In 1992, the Mississippi state-record largemouth bass caught out of Natchez State Park Lake weighed a little more than 18 pounds. Known for homing big bass, and with March the prime time when the big bass go to the beds, Natchez State Park Lake is the best place to catch a trophy bass. Two patterns will pay off in trophy bass there this month.

The primary pattern

Sight-fishing for female bass on the nest will produce big bass this month. But only take a picture, and then release the bass back into the water as quickly as possible. We don't want to kill any of these trophy females.

When I go to a lake to sight-fish for bass, I'll generally circle the lake and search for the white or the light-colored spots, usually on points and flats and in pockets, indicating a bass bed exists in that location.

Since the lake's only 240 acres, you can make the first pass around it fairly quickly. Then when you get ready to fish the places you've spotted, you usually can fish every bed you want to in one day.

Oftentimes as you move around the lake searching for bedding bass, you'll spook the bass in shallow water and see them swimming away. Identify the location of the bed, and mark its position. Return to that same spot 15 to 20 minutes later, and fish for bass. Keep your boat well away from the bass area, make extremely-long casts, and try to land your lure on the opposite side of the bed. I always wear polarized glasses to see the beds and the bass without having to deal with the glare from the water.

When I'm sight fishing, I'll be fishing a chartreuse or a green-pumpkin-colored Mann's HardNose Mosquito Hawk on 17-pound-test Berkley 100% Fluorocarbon Line. The chartreuse color enables me to see the bait as I move it along the bottom and to spot the bass's reaction to the bait. If the water's dingy, or I have to cast far into a spot where I can't watch the bait, I'll use green pumpkin.

When I make my cast, I want to land the lure well past the bed to keep from spooking the bass. Then I'll slowly hop, swim or reel the bait to the bass' bed and kill the bait, so it falls motionlessly into the bed. Generally you'll get a bite instantly, but the first bass you catch will be the male, which is smaller than the female bass. If I don't get a bite quickly, I'll dead-stick the bait by letting the Mosquito Hawk sit motionless for about 1 minute. I'll shake the line, causing the bait to quiver in the bed, and pull it all the way through the bed. Once the lure's out and away from the bed, I'll reel-in the Mosquito Hawk.

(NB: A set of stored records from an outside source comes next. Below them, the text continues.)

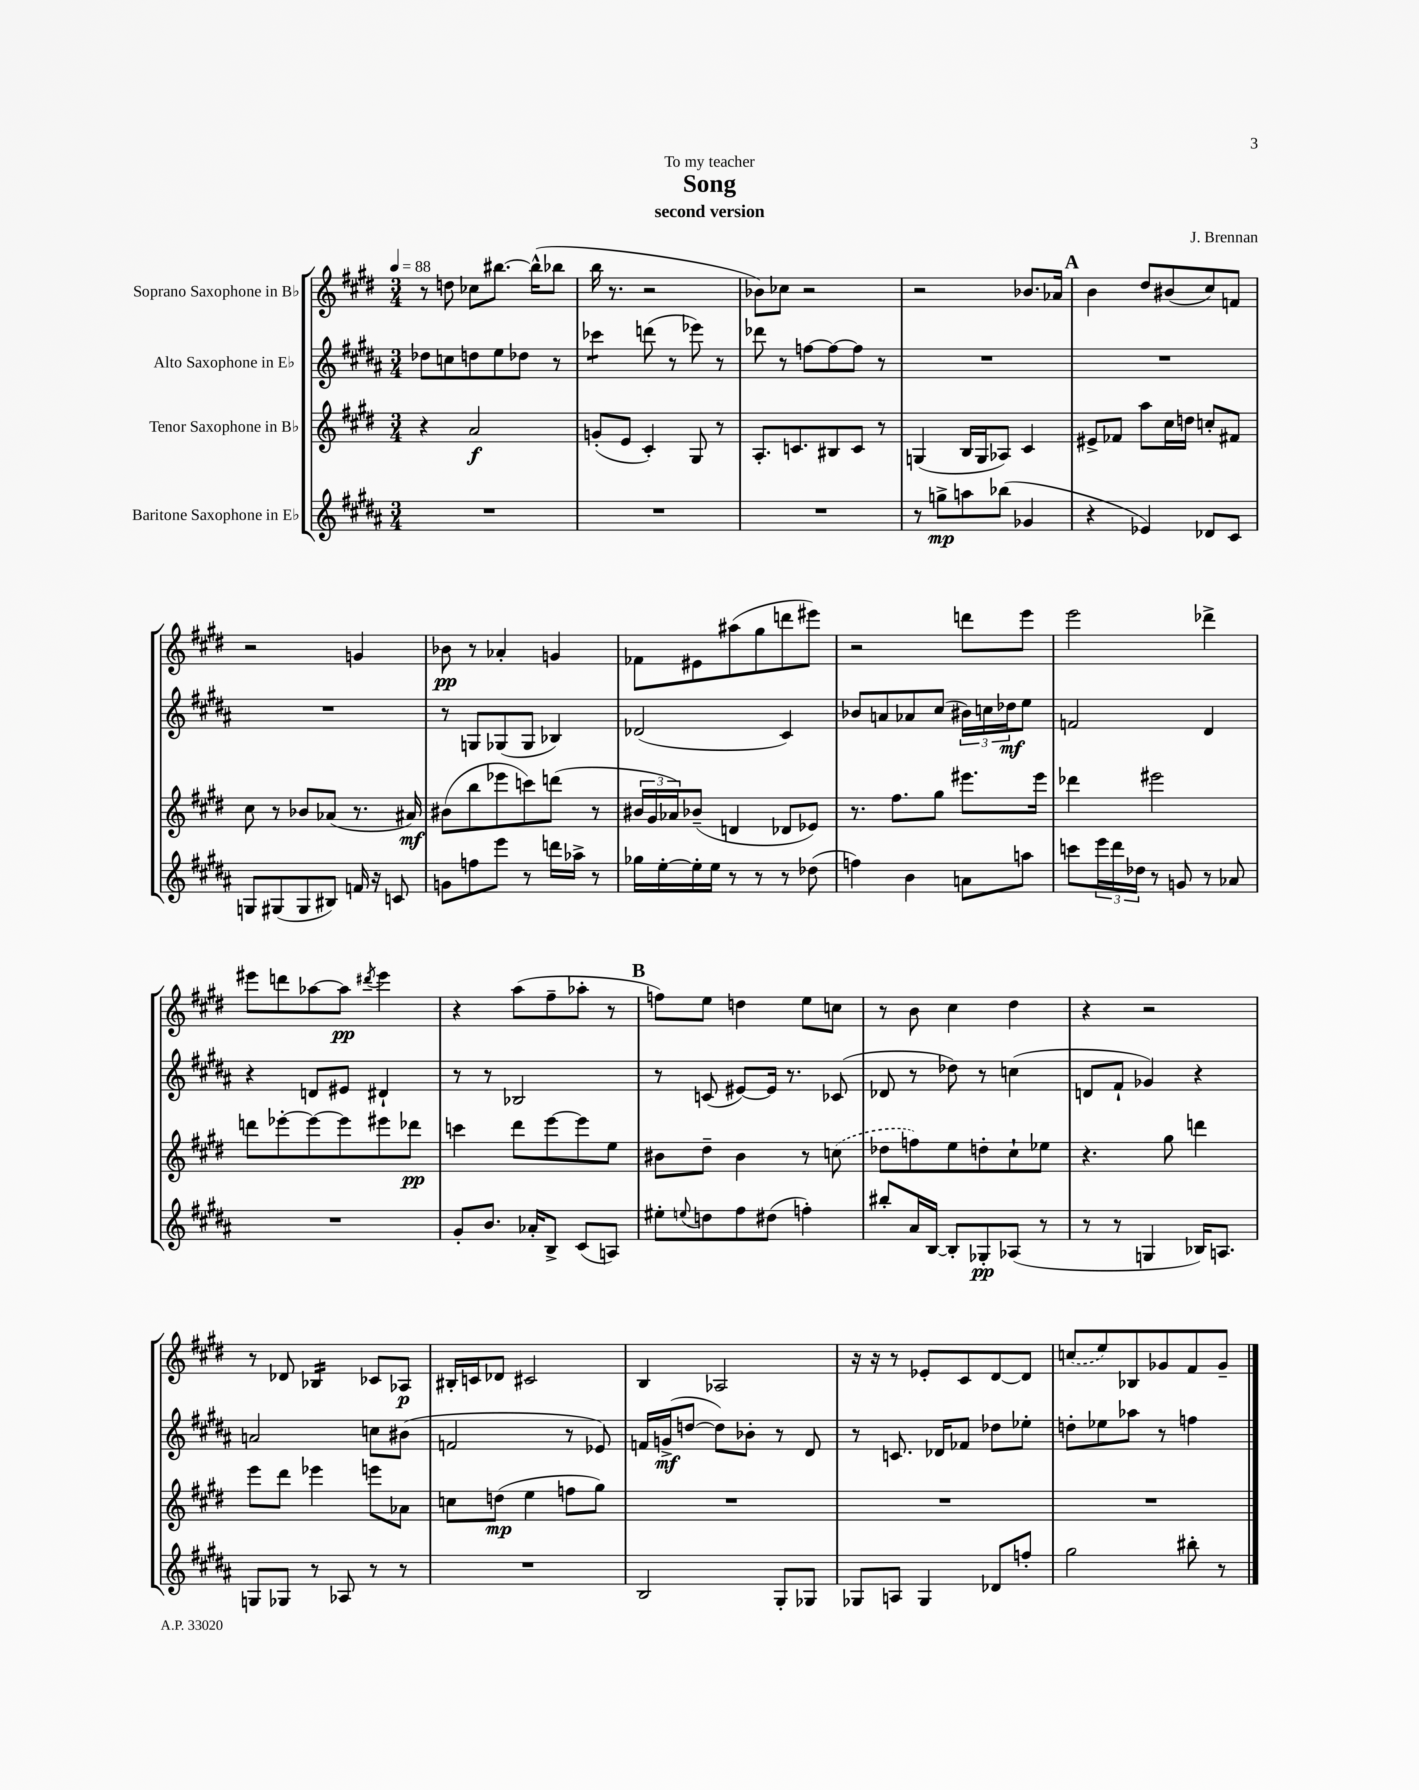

**kern	**kern	**kern	**kern
*staff4	*staff3	*staff2	*staff1
*clefG2	*clefG2	*clefG2	*clefG2
*k[f#c#g#d#a#]	*k[f#c#g#d#]	*k[f#c#g#d#a#]	*k[f#c#g#d#]
*M3/4	*M3/4	*M3/4	*M3/4
*MM88	*MM88	*MM88	*MM88
2.r	4r	8dd-	8r
.	.	8cc	8dd
.	2a	8dd	8cc-
.	.	8ee	[8.bb#
.	.	8dd-	.
.	.	.	(16bb#^^]
.	.	8r	8bb-
=	=	=	=
2.r	(8g'	4ccc-	16bb
.	.	.	8.r
.	8e	.	.
.	4c#')	(8ddd	2r
.	.	8r	.
.	8G#	8eee-)	.
.	8r	8r	.
=	=	=	=
2.r	8.A'	8ddd-	8b-)
.	.	8r	8cc-
.	8.c	.	.
.	.	[8ff	2r
.	8B#	8ff_	.
.	8c	8ff]	.
.	8r	8r	.
=	=	=	=
8r	(4G	2.r	2r
8gg^	.	.	.
8aa	16B	.	.
.	16G	.	.
(8bb-	8A-)	.	.
4g-	4c#	.	8.b-
.	.	.	16a-
=	=	=	=
4r	8e#^	2.r	4b
.	8f-	.	.
4e-)	8aa	.	8dd#
.	16cc#	.	(8b#
.	16dd	.	.
8d-	8cc'	.	8cc#)
8c#	8f#	.	8f
=	=	=	=
8G	8cc#	2.r	2r
(8G#	8r	.	.
8G#	8b-	.	.
8B#)	(8a-	.	.
16f	8.r	.	4g
16r	.	.	.
8c	.	.	.
.	16a#)	.	.
=	=	=	=
8g	(8b#	8r	8b-
8ff	8bb	8G	8r
8eee	8eee-	(8G-	4a-'
8r	8ccc)	8G-	.
16ddd	(8ddd	4B-)	4g
16aa-^	.	.	.
8r	8r	.	.
=	=	=	=
16gg-	24b#	(2d-	8f-
.	24g#	.	.
[16ee'	.	.	.
.	24a-)	.	.
16ee']	(8b-~	.	8e#
16ee	.	.	.
8r	4d	.	(8aa#
8r	.	.	8gg#
8r	8d-	4c#)	8ddd
(8dd-	8e-)	.	8eee#)
=	=	=	=
4ff)	8.r	8b-	2r
.	.	8a	.
.	8.ff#	.	.
4b	.	8a-	.
.	8gg#	(8cc#	.
8a	8.eee#	24b#)	8ddd
.	.	24cc	.
.	.	24dd-	.
8aa	.	8ee	8eee
.	16eee#	.	.
=	=	=	=
8ccc	4ddd-	2f	2eee
24eee	.	.	.
24ddd#	.	.	.
24dd-	.	.	.
8r	2eee#	.	.
8g	.	.	.
8r	.	4d#	4ddd-^
8a-	.	.	.
=	=	=	=
2.r	8ddd	4r	8eee#
.	[8eee-'	.	8ddd
.	8eee-_	8d	[8aa-
.	8eee-]	8e#	8aa-]
.	.	.	8qddd#
.	8eee#	4d#`	4eee#
.	8ddd-	.	.
=	=	=	=
8g#'	4ccc	8r	4r
8.b	.	8r	.
.	8ddd#	2B-	(8aa
16a-'	.	.	.
8B^	[8eee	.	8ff#~
(8c#	8eee]	.	8aa-'
8A)	8ee	.	8r
=	=	=	=
8ee#'	8b#	8r	8ff)
8qqee	.	.	.
8dd	8dd#~	(8c	8ee
8ff#	4b#	[8e#)	4dd
(8dd#	.	16e#]	.
.	.	8.r	.
4ff')	8r	.	8ee
.	(8cc	(8c-	8cc
=	=	=	=
8bb#'	8dd-	8d-	8r
16a#	8ff)	8r	8b
[16B	.	.	.
8B']	8ee	8dd-)	4cc#
8G-'	8dd'	8r	.
(8A-	8cc#`	(4cc	4dd#
8r	8ee-	.	.
=	=	=	=
8r	4.r	8d	4r
8r	.	8f#`	.
4G	.	4g-)	2r
.	8gg#	.	.
16B-)	4ddd	4r	.
8.A	.	.	.
=	=	=	=
8G	8eee	2a	8r
8G-	8ddd#	.	8d-
8r	4eee-	.	4B-
8A-	.	.	.
8r	8eee	8cc	8c-
8r	8a-	(8b#	8A-
=	=	=	=
2.r	8cc	2f	16B#'
.	.	.	16c
.	(8dd	.	8d-
.	4ee	.	2c#
.	8ff	8r	.
.	8gg#)	8e-)	.
=	=	=	=
2B	2.r	16f	4B
.	.	(16g^	.
.	.	[8dd	.
.	.	8dd])	2A-
.	.	8b-'	.
8G#'	.	8r	.
8G-	.	8d#	.
=	=	=	=
8G-	2.r	8r	16r
.	.	.	16r
8A	.	8.c	8r
4G-	.	.	8e-'
.	.	16d-	.
.	.	8f-	8c#
8d-	.	8dd-	[8d#
8ff'	.	8ee-'	8d#]
=	=	=	=
2gg#	2.r	8dd'	(8cc
.	.	8ee-	8ee)
.	.	8aa-	8B-
.	.	8r	8g-
8bb#'	.	4ff	8f#
8r	.	.	8g-~
==	==	==	==
*-	*-	*-	*-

I'll make repeated casts to this same bed, until I get a bite or decide that the bass aren't biting that day. Next, I'll very quietly move closer to the bed to see if the bass are on the bed. If I see them, I'll change to a chartreuse-colored bait and watch the bait and the bass' reaction to it.

I'll have a really-good chance of catching that bass. Often the bass will pick-up the bait and blow it out of the bed, which means I need to quickly set the hook as soon as I see the bass take the bait into its mouth.

If I miss the bass and fail to set the hook, I'll cast back to the same bass. Many times the bass will pick-up the bait quicker the second time I cast to it than the first time. Each time a bass picks up the bait and doesn't get hooked, that bass will become more aggressive on the next cast.

With this type of fishing, you'll catch a number of small male bass weighing up to about 2-1/2-pounds, but you also may catch a big female trophy bass. Since this small lake homes number of big bass, if you choose the right day to fish, you should be able to catch several bass that weigh from 3- to 10-pounds each.

The Second Pattern

I'll also fish a large swim bait, like the 3:16 Lure Company Mission Fish swim bait. I prefer to fish the 7-inch bait in the bluegill color because it's Texas-rigged. I can fish it around grass, wood or any type of cover without getting hung-up.

I cast the Mission Fish swim bait past the bed, swim it up to the bed and then let it dive into the bed. This lure has a weight in the nose and dives nose-first toward the bottom when you kill it. The line goes through the nose of the fish. I use a No. 10 hook to tie on the line and Texas-rig the bait.

When the big swim bait gets into the bed, it stands-up nose-first like a bluegill trying to eat the bass's eggs. Those big female bass can't stand seeing that. So, most of the strikes will come as soon as you kill the swim bait, and it starts diving nose-first into the bed.

At Natchez State Park Lake, I'm primarily fishing for trophy bass that weigh 5 pounds or more. To catch trophy-sized bass in March, Natchez State Park Lake is the best place for you.